*** TEXT EXCERPT Section Begins ***

What is Net Present Value? What is a Discounted Cash Flow? And how are they different? Business owners and/or investors need to  thoroughly understand these terms to maximise their benefits. Read on to learn more.

Understanding the logic behind Net Present Value (NPV) and a Discounted Cash Flow (DCF) and identifying the benefits each can offer business owners and/or investors will no doubt help them maximise on future investment opportunities.

To begin, business owners first need to accurately differentiate one from the other. This can be done by thoroughly understanding each concept first:

  • What is Net Present Value (NPV)?
  • What is a Discounted Cash Flow (DCF)?

What is Net Present Value (NPV)?

The difference between the current value of cash inflows and the current value of cash outflows, the NPV sees utilisation in capital budgeting when an analysis on a projected investment or financed venture is called for or simply necessary.

In general, when an investment shows a positive net present value, it is deemed as highly profitable. A positive NPV indicates that the projected future returns on investment generated by the projected or financed venture will be higher than the expected costs. It follows, then, that a negative NPV means net loss.

This premise is the core of the net present value rule, which dictates that if one expects good returns of investment, only take up prospective business/investment ventures with positive NPV values.

Remember that sometimes, determining the value of a prospective venture can become quite complex, since there are a number of ways to arrive at a measurement of the value of future cash flows.

This complexity might be brought about by earnings that could be made during the course of the intervening time, and because of inflation—a very real, and very important factor that needs to be accounted for when trying to determine the NPV.

*** TEXT EXCERPT Section Ends ***
*** AVAILABLE DATA Section Begins ***

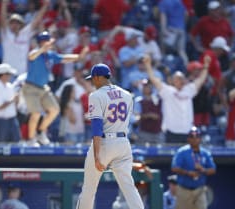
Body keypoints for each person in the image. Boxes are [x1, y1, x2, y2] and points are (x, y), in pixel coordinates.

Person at [76, 63, 144, 209]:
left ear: (100, 77)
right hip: (123, 142)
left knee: (89, 188)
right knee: (129, 187)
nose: (93, 82)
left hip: (106, 142)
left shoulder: (96, 95)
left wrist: (96, 155)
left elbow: (96, 128)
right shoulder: (127, 95)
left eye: (93, 78)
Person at [22, 31, 88, 145]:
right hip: (31, 87)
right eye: (44, 42)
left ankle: (40, 132)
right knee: (36, 113)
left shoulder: (51, 55)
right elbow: (31, 56)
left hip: (43, 88)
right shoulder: (35, 52)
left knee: (54, 110)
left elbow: (64, 58)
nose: (47, 44)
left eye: (48, 41)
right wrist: (42, 49)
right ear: (39, 43)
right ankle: (31, 139)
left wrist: (78, 57)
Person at [143, 54, 210, 143]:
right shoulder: (167, 91)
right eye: (178, 79)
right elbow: (154, 79)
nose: (180, 81)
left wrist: (206, 66)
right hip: (171, 132)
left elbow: (201, 80)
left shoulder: (189, 90)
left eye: (182, 79)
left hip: (187, 132)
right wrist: (148, 65)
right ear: (173, 81)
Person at [171, 126, 216, 209]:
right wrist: (188, 173)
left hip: (200, 190)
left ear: (200, 139)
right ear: (188, 139)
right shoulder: (182, 152)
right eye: (192, 136)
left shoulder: (205, 153)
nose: (194, 139)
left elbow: (213, 169)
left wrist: (203, 170)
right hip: (184, 190)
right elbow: (174, 168)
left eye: (197, 136)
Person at [0, 63, 21, 144]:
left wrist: (16, 100)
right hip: (0, 121)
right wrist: (13, 99)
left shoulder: (10, 86)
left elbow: (14, 104)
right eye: (8, 74)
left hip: (12, 119)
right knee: (1, 145)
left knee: (16, 143)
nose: (10, 76)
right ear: (3, 75)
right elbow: (0, 107)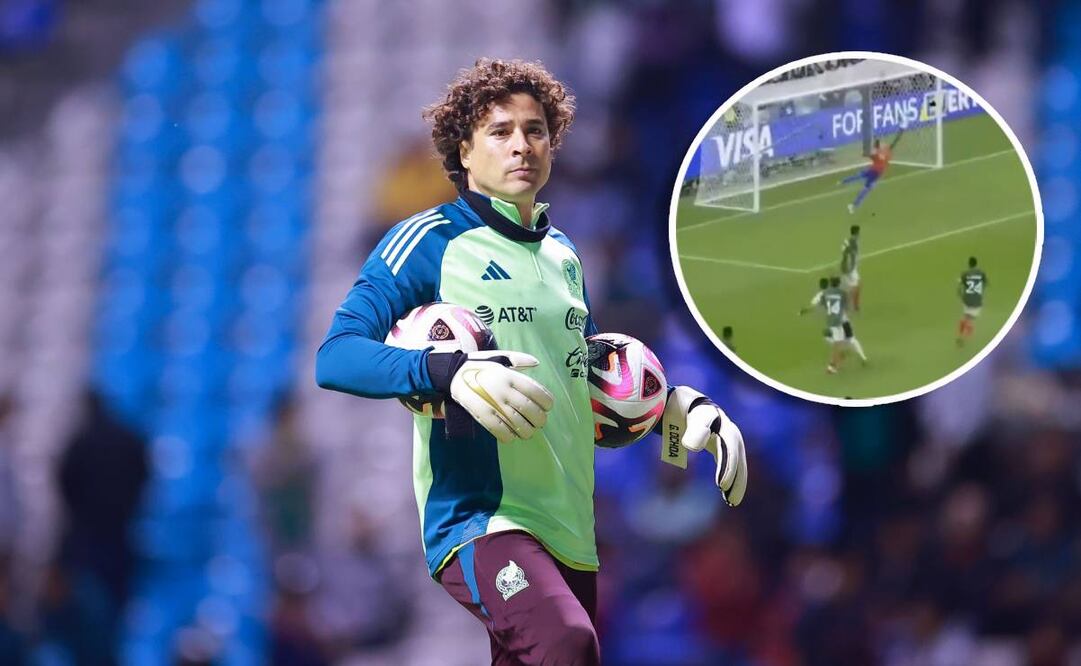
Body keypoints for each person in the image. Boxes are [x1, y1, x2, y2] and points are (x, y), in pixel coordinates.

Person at [314, 58, 748, 665]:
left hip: (570, 533)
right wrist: (449, 372)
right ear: (463, 150)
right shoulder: (428, 241)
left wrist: (668, 410)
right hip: (482, 523)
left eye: (536, 130)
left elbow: (587, 383)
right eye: (500, 131)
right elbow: (335, 357)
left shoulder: (564, 256)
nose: (522, 145)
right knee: (567, 644)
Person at [840, 130, 903, 213]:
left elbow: (894, 142)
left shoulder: (882, 151)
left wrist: (901, 131)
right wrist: (901, 131)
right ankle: (853, 202)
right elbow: (894, 142)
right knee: (865, 187)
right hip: (874, 173)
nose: (882, 144)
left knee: (861, 180)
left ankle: (844, 184)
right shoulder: (883, 151)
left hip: (874, 172)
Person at [957, 256, 988, 347]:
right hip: (977, 300)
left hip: (967, 299)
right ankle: (964, 337)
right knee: (970, 319)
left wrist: (961, 296)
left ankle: (962, 335)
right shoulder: (981, 273)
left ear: (969, 264)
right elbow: (985, 284)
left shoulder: (965, 274)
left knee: (966, 317)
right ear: (976, 264)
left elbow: (959, 287)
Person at [840, 224, 861, 313]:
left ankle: (847, 305)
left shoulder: (847, 241)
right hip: (850, 268)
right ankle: (854, 306)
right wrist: (851, 268)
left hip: (846, 267)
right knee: (855, 287)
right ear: (856, 232)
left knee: (848, 287)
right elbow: (852, 254)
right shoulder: (853, 242)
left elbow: (844, 252)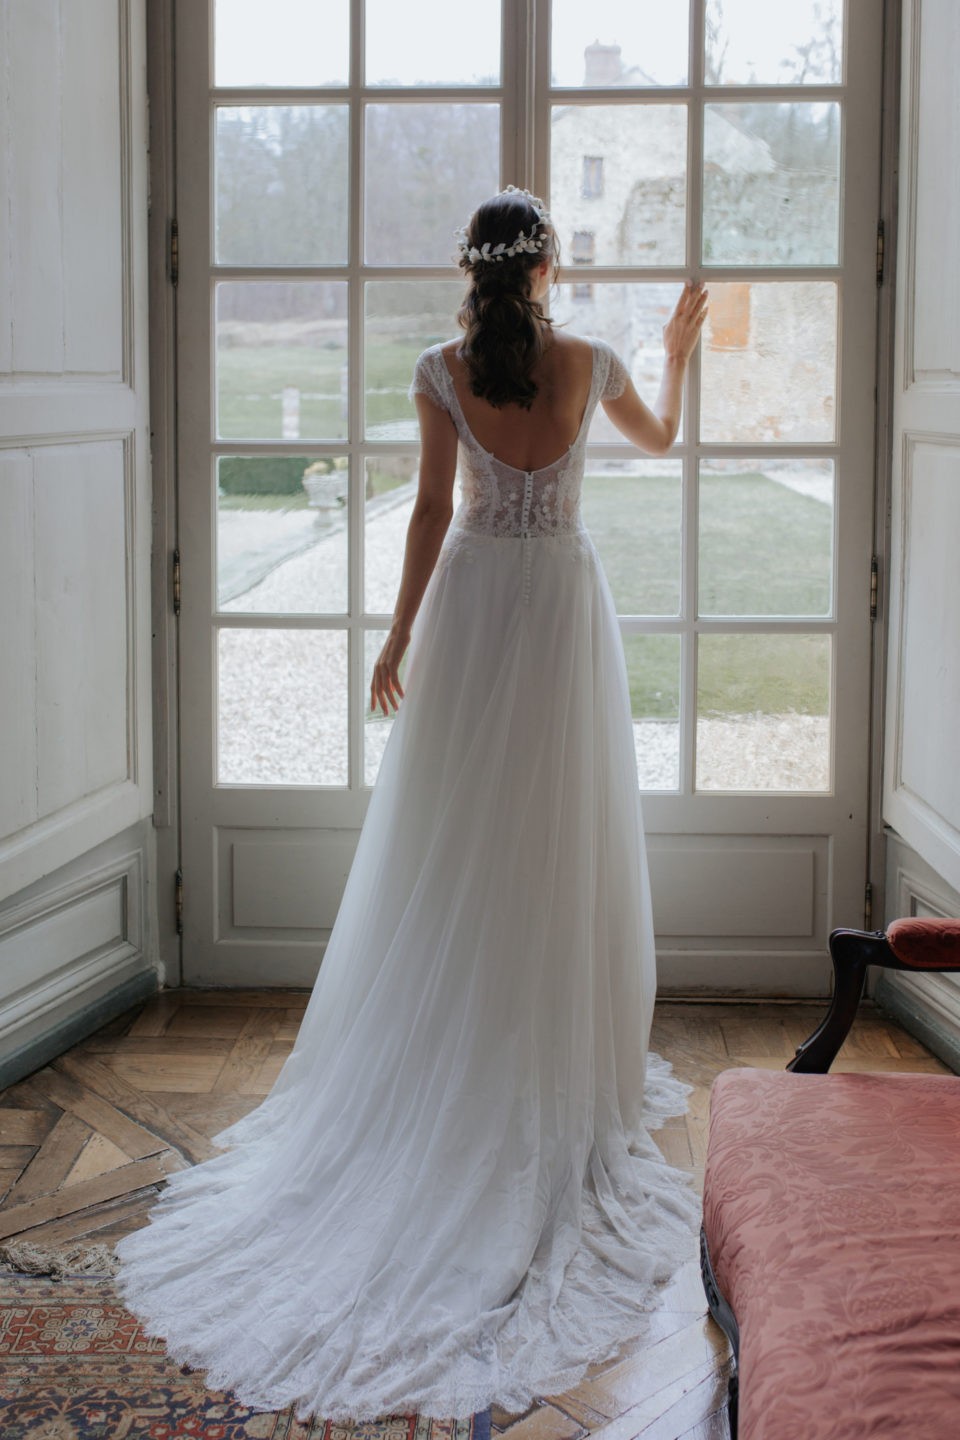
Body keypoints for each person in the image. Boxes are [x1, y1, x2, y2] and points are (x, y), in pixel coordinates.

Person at [113, 185, 708, 1426]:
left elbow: (435, 514)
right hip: (559, 613)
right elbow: (656, 443)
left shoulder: (442, 369)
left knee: (460, 842)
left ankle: (475, 1027)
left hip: (483, 611)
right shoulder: (591, 361)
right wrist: (679, 352)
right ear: (545, 267)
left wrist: (396, 643)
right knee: (560, 838)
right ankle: (544, 1038)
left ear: (472, 270)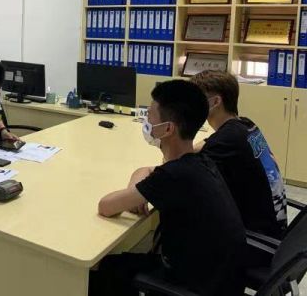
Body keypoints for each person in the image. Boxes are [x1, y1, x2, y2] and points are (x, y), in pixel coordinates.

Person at [90, 80, 245, 296]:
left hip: (194, 284)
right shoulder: (199, 161)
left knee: (106, 268)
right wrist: (138, 191)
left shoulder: (173, 176)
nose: (146, 121)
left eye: (150, 116)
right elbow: (145, 170)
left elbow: (106, 206)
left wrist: (134, 194)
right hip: (218, 277)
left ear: (168, 129)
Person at [190, 70, 287, 239]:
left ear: (215, 102)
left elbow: (182, 171)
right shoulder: (245, 124)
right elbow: (210, 142)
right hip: (274, 226)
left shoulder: (226, 141)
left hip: (257, 239)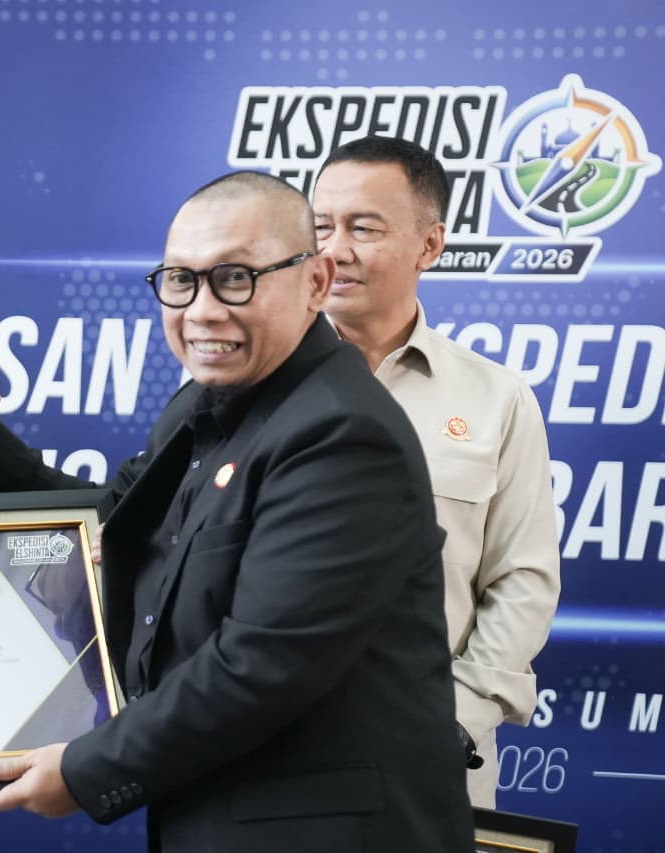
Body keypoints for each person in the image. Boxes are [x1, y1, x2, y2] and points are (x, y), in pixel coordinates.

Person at [0, 171, 473, 851]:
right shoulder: (203, 403)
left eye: (235, 278)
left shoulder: (342, 434)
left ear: (315, 282)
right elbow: (105, 525)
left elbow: (261, 665)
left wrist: (85, 769)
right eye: (181, 280)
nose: (202, 310)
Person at [313, 135, 561, 808]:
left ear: (430, 245)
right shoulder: (250, 387)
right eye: (321, 227)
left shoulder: (497, 398)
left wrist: (451, 721)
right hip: (266, 763)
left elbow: (523, 579)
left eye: (364, 228)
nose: (335, 250)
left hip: (431, 769)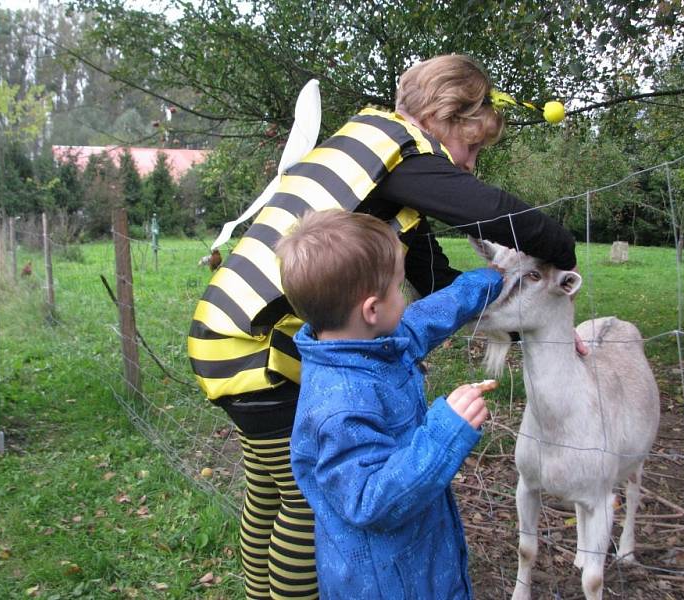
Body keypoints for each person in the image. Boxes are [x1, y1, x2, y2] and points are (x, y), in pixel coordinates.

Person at [187, 54, 577, 600]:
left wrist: (515, 314)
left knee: (270, 492)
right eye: (473, 147)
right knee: (305, 507)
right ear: (445, 118)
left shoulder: (372, 163)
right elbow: (497, 214)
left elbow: (432, 274)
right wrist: (561, 250)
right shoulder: (403, 152)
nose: (469, 166)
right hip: (259, 354)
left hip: (222, 333)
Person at [275, 209, 502, 599]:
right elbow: (370, 500)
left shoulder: (371, 344)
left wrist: (491, 281)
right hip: (386, 584)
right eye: (399, 288)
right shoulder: (339, 406)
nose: (405, 296)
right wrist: (445, 432)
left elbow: (428, 316)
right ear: (372, 310)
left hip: (419, 563)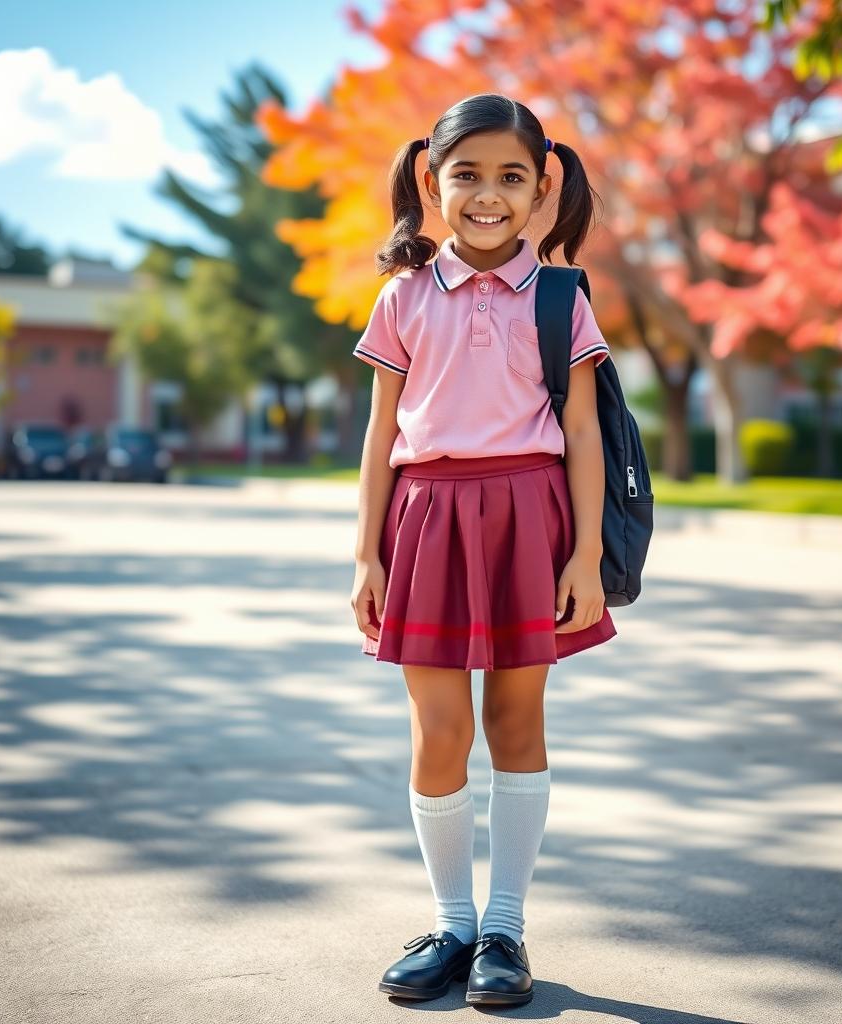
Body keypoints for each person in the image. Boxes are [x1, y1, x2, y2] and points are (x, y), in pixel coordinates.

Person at [350, 92, 617, 1007]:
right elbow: (381, 433)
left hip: (528, 523)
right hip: (423, 523)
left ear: (543, 188)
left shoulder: (561, 298)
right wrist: (365, 555)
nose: (488, 195)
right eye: (467, 175)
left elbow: (582, 434)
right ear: (432, 182)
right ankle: (451, 924)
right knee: (440, 733)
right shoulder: (402, 297)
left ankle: (504, 928)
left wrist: (583, 558)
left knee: (514, 727)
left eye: (512, 177)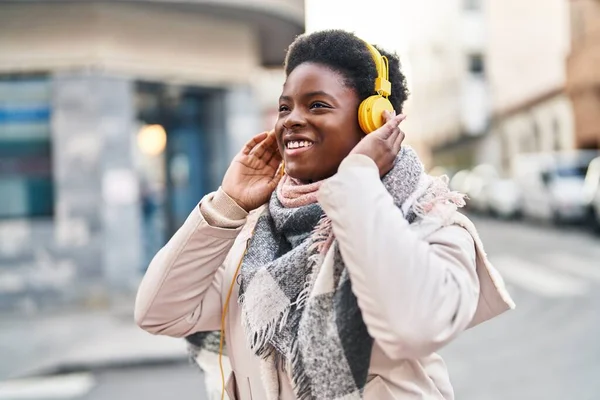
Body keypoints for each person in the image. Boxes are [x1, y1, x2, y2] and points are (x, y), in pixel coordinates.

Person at [135, 29, 515, 400]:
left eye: (317, 105)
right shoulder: (252, 238)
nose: (291, 120)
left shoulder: (430, 220)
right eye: (285, 107)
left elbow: (414, 326)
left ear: (374, 120)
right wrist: (227, 204)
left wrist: (357, 183)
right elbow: (158, 312)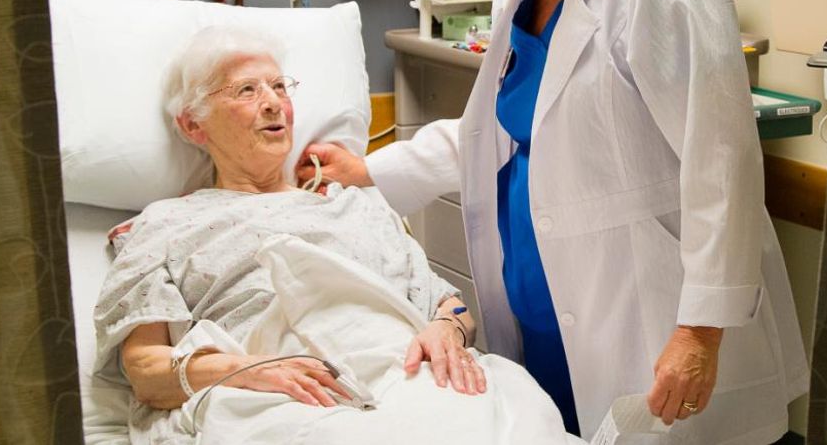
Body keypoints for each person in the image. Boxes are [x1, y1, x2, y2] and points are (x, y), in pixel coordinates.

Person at [297, 0, 809, 443]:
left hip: (648, 316)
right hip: (551, 328)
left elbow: (722, 162)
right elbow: (504, 131)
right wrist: (367, 168)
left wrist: (699, 330)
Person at [91, 26, 579, 444]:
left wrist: (447, 330)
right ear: (192, 124)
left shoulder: (353, 206)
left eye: (280, 87)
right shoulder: (165, 225)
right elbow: (146, 371)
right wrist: (245, 371)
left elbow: (447, 307)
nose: (273, 104)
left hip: (407, 373)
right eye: (246, 91)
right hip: (281, 389)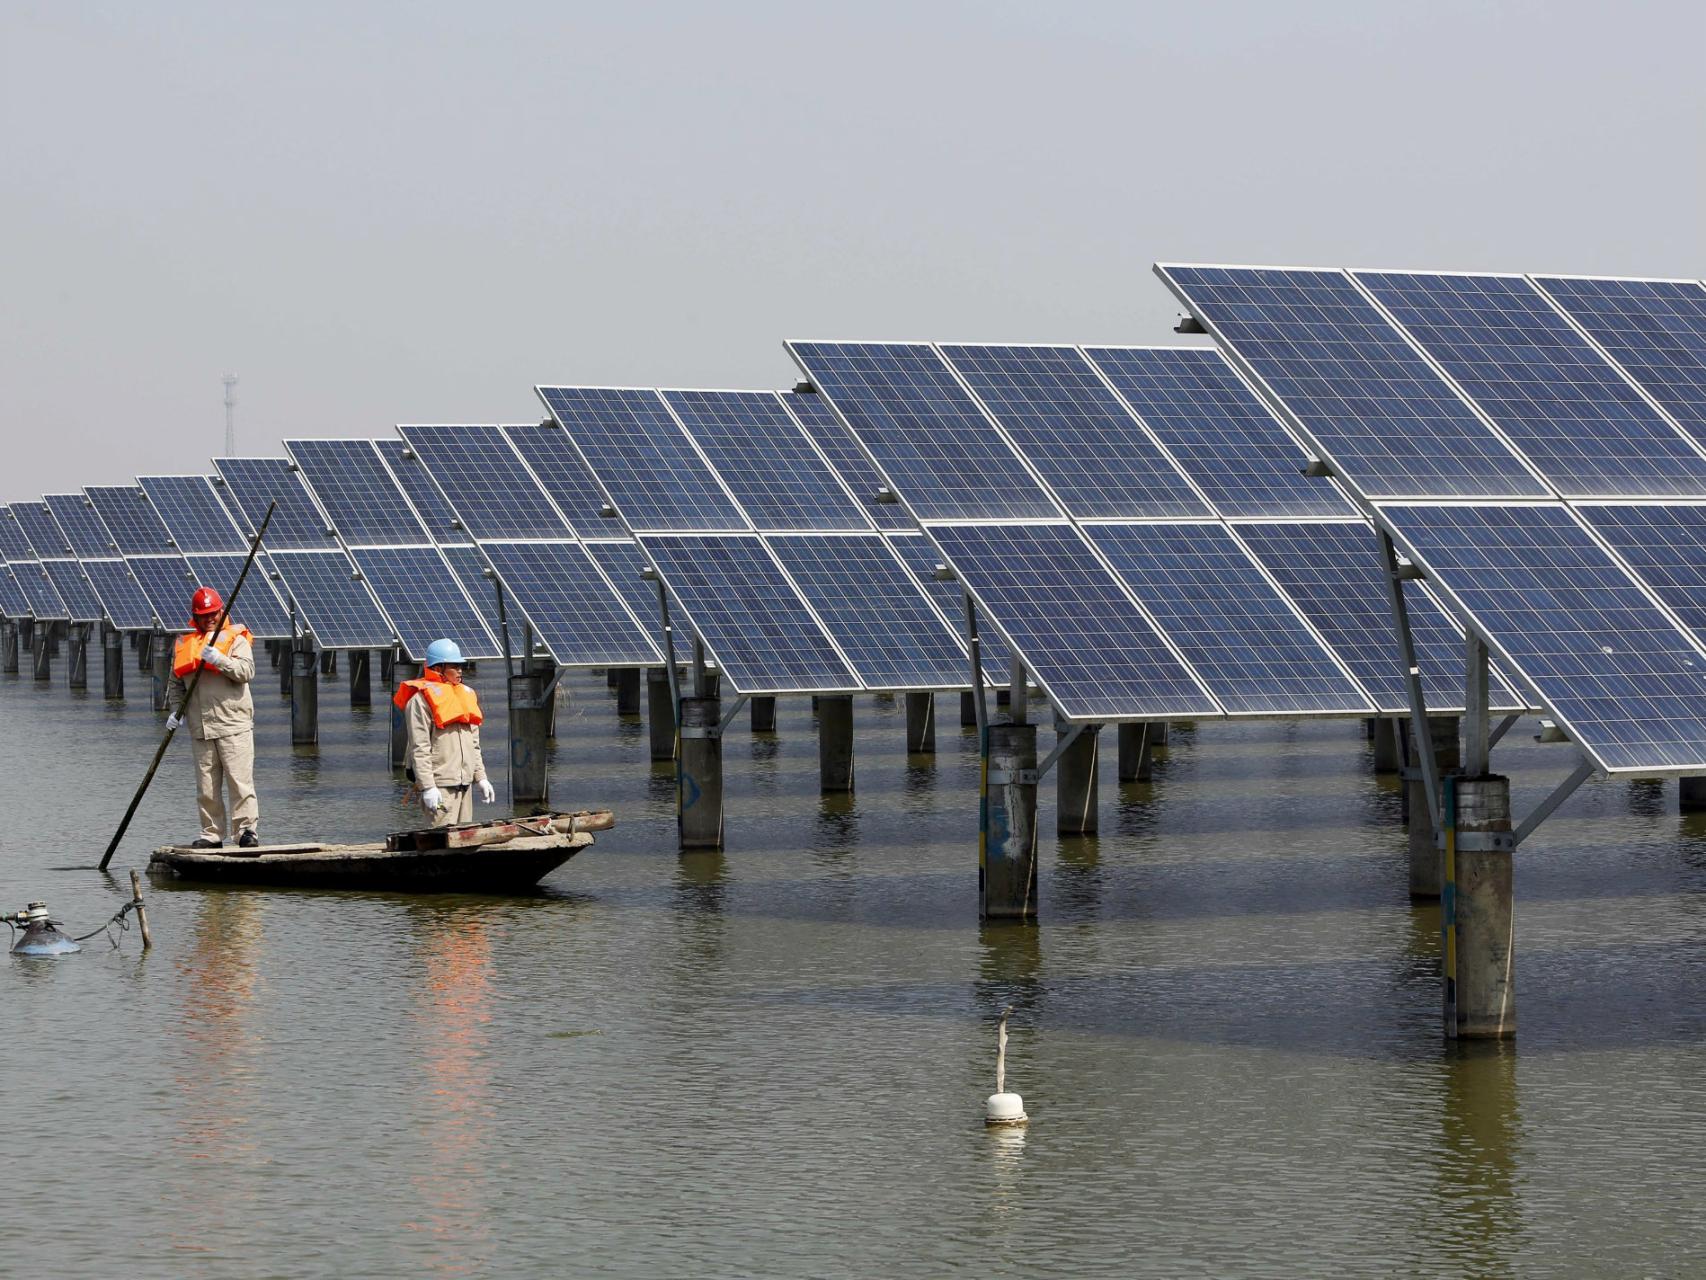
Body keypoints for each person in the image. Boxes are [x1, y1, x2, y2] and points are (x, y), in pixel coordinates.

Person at [165, 587, 260, 849]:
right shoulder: (185, 644)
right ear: (194, 617)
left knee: (240, 782)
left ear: (221, 612)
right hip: (201, 727)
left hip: (233, 725)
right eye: (203, 615)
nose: (209, 619)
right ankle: (212, 834)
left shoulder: (236, 640)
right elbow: (175, 682)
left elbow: (246, 672)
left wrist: (220, 660)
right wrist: (176, 710)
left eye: (213, 613)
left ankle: (245, 832)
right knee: (206, 786)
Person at [394, 638, 495, 826]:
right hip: (440, 787)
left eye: (460, 666)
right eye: (454, 666)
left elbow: (474, 744)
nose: (460, 670)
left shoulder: (466, 696)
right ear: (438, 668)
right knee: (440, 841)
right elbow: (420, 747)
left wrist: (481, 777)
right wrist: (428, 787)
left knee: (464, 838)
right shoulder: (420, 701)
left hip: (465, 785)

*** AVAILABLE DATA Section Ends ***

TASK TO CARRY OUT:
Answer these from the net present value excerpt:
(a) What does a negative NPV mean?
(b) Which factor is described as "a very real, and very important factor" to account for when determining the NPV?
(c) Under the net present value rule, which ventures should one take up when expecting good returns on investment?

ANSWER BOX:
(a) Net loss.
(b) Inflation.
(c) Only prospective business/investment ventures with positive NPV values.